Assignment:
If an entry below contains an image, drop the image and retype the rest exactly.

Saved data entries

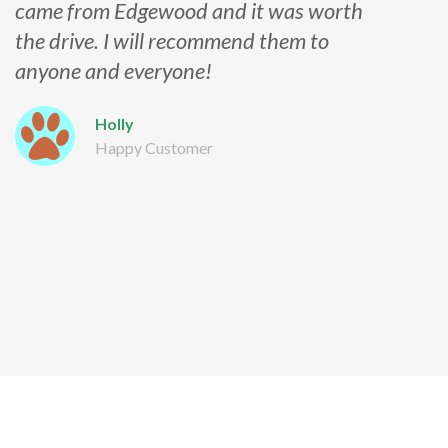
came from Edgewood and it was worth
the drive. I will recommend them to
anyone and everyone!
Holly
Happy Customer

Output of the task:
came from Edgewood and it was worth
the drive. I will recommend them to
anyone and everyone!
Holly
Happy Customer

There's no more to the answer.